20. November 2017

Oslo, Abu Dhabi, Basel oder doch Sion?

Vor sieben Jahren wurden wir Stadträte wegen des Umbaus unseres Stadtratssaals für ein Jahr in der Turnhalle des Neumarktschulhauses untergebracht. Während einer kühlen Februarsitzung fiel plötzlich die Heizung aus. Wir sassen in Mänteln und Mützen in unseren Stühlen und froren jämmerlich. Die Rettung kam in der Person von Fatlind, einem ehemaligen Schüler, der in der Bieler Firma Franconi eine Lehre als Sanitär- und Heizungsinstallateur machte. Natürlich erkannte er mich sofort und lachte: «Herr Pichard, keine Sorge, das regeln wir schon.» In der Schule konnte er einem den letzten Nerv ausreissen, jetzt war er für mich ein Engel.
Oslo, Abu Dhabi, Basel oder doch Sion? Bieler Tagblatt, 20.11. von Alain Pichard


Es dauerte eine Weile, aber die Heizung kam wieder in Schwung und wir konnten weiter debattieren. Als Lehrer erlebe ich es immer wieder, wie einseitig begabte oder schulmüde Jugendliche in einer Berufslehre aufblühen. Fatlinds Fähigkeit, Fachwissen praktisch anzuwenden(Skills) und seine in der Lehre erworbenen betrieblichen Arbeitsqualitäten wie Präzision, Verantwortung, Zuverlässigkeit, Termintreue, all das offenbarte sich jetzt in dieser kurzen Stunde. Der junge Migrantensohn war selbstbewusst und stolz.

Von aussen kommt unser duales Berufsbildungssystem immer wieder unter Beschuss. So rät die OECD der Schweiz regelmässig, ihre Maturquote zu erhöhen. Heute steht unser Berufsbildungsland dank seiner tiefen Jugendarbeitslosigkeit und der hohen industriellen Performance einiges besser da als die Länder mit vollschulischen Bildungsgängen.
Trotzdem neigen auch unsere Parlamentarier immer wieder zur Priorisierung der akademischen Bildungswege. Vor allem in der Bildungselite der Romandie gilt die Berufslehre als eine Art «Arme-Leute-Job». Und so läuft heute auch noch vieles in Richtung Akademisierung: in den Köpfen der Eltern, in den Medien und sogar in den Chefetagen der grossen Firmen. Dies manifestiert sich unter anderem auch bei der Verteilung der öffentlichen Finanzen.

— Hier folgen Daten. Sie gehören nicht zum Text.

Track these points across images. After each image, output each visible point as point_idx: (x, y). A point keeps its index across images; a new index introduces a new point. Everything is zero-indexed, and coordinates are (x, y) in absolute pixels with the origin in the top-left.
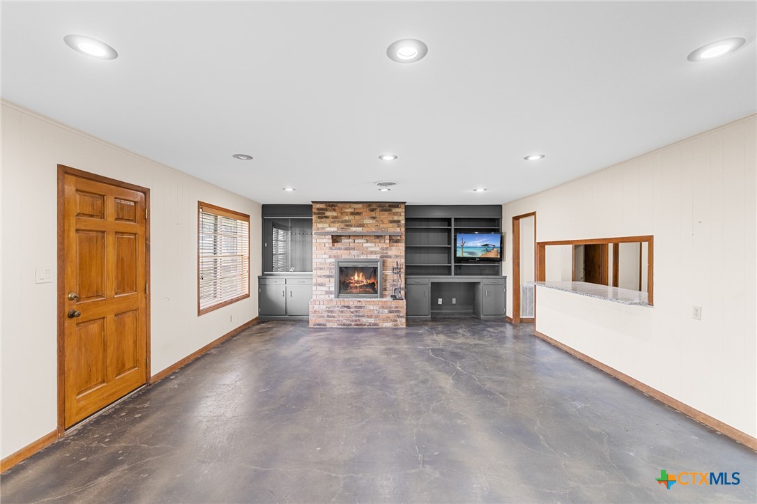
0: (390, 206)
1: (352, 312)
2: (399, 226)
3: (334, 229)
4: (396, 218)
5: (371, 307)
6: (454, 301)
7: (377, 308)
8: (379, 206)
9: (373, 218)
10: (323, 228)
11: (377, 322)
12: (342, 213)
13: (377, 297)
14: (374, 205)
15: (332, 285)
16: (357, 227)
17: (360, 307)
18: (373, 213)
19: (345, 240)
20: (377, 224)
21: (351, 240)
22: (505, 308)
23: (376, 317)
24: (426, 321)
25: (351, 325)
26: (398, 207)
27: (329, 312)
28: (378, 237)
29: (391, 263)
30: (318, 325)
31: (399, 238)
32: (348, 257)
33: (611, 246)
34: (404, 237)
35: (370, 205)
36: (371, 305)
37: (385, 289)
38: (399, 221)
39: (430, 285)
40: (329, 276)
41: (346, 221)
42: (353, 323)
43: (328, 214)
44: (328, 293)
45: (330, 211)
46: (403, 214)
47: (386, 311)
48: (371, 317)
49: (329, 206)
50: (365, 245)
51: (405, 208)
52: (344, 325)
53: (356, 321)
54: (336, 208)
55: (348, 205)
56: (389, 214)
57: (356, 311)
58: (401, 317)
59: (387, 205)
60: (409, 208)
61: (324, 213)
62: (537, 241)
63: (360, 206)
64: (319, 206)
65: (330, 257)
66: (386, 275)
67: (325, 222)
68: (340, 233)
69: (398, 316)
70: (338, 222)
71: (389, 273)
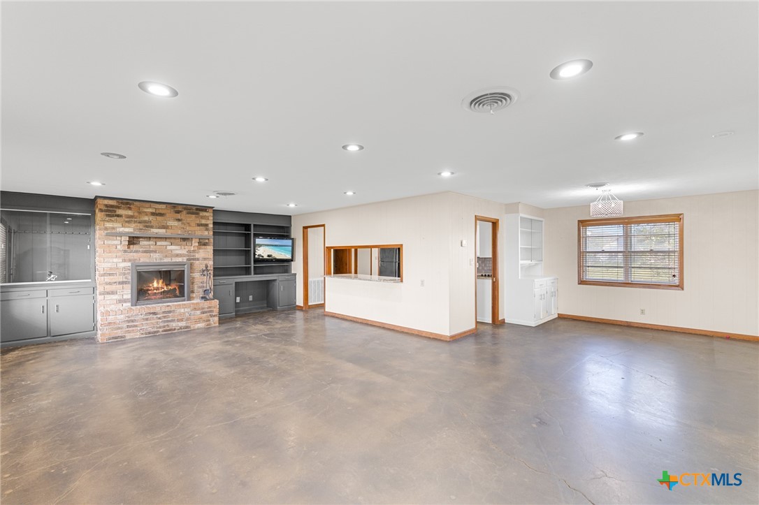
0: (197, 209)
1: (160, 318)
2: (207, 230)
3: (129, 229)
4: (203, 222)
5: (182, 310)
6: (251, 298)
7: (189, 310)
8: (185, 209)
9: (179, 220)
10: (113, 228)
11: (188, 325)
12: (140, 213)
13: (184, 300)
14: (180, 206)
15: (127, 292)
16: (159, 228)
17: (170, 312)
18: (179, 215)
19: (143, 243)
20: (183, 226)
21: (151, 242)
22: (295, 298)
23: (188, 319)
24: (232, 318)
25: (158, 332)
26: (206, 211)
27: (128, 321)
28: (184, 239)
29: (199, 265)
30: (113, 338)
31: (207, 241)
32: (148, 261)
33: (353, 250)
34: (212, 240)
35: (175, 207)
36: (181, 308)
37: (193, 292)
38: (207, 225)
39: (234, 285)
40: (122, 283)
41: (145, 222)
42: (161, 330)
43: (119, 212)
44: (121, 301)
45: (124, 209)
46: (212, 218)
47: (198, 312)
48: (182, 320)
49: (122, 203)
50: (169, 248)
51: (213, 213)
52: (149, 333)
53: (164, 327)
54: (131, 206)
55: (148, 205)
56: (197, 217)
57: (165, 317)
58: (214, 316)
59: (194, 208)
60: (216, 212)
61: (115, 211)
62: (326, 246)
63: (164, 206)
64: (106, 202)
65: (124, 261)
66: (194, 278)
67: (117, 221)
68: (137, 234)
69: (211, 316)
70: (135, 222)
71: (197, 275)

Für einen Gymnasiasten gibt die öffentliche Hand dreimal mehr aus als für einen gleichaltrigen Lehrling. Unsere Akademikerelite schielt ja auch lieber nach Oslo, während Fatlinds Leute an den Berufsweltmeisterschaften in Abu Dhabi sensationelle 30 Medaillen holten und damit den 2. Rang aller teilnehmenden Nationen belegten. Einzig die Volksrepublik China war noch etwas erfolgreicher.

Die Berufsweltmeisterschaften (Worldskills) 2021 hätten übrigens in Basel stattfinden sollen: Der Bund verzichtete aber angesichts der hohen Kosten auf eine Kandidatur.  30 Millionen Franken waren ihm zu viel.

Für die Olympischen Spiele in Sion 2026, in denen ja vor allem die Lügenleistungen mancher Spitzensportler im Vordergrund stehen, ist er bereit, 1 Milliarde auszugeben. Wie gesagt: Rhetorisch geniesst unser duales Bildungssystem jeweils grosse Unterstützung. In der Praxis unterstützt Ständerat Hans Stöckli, der vor sieben Jahren – damals als Stadtpräsident -  in der gleichen Turnhalle fror, lieber die Olympischen Spiele in Sion.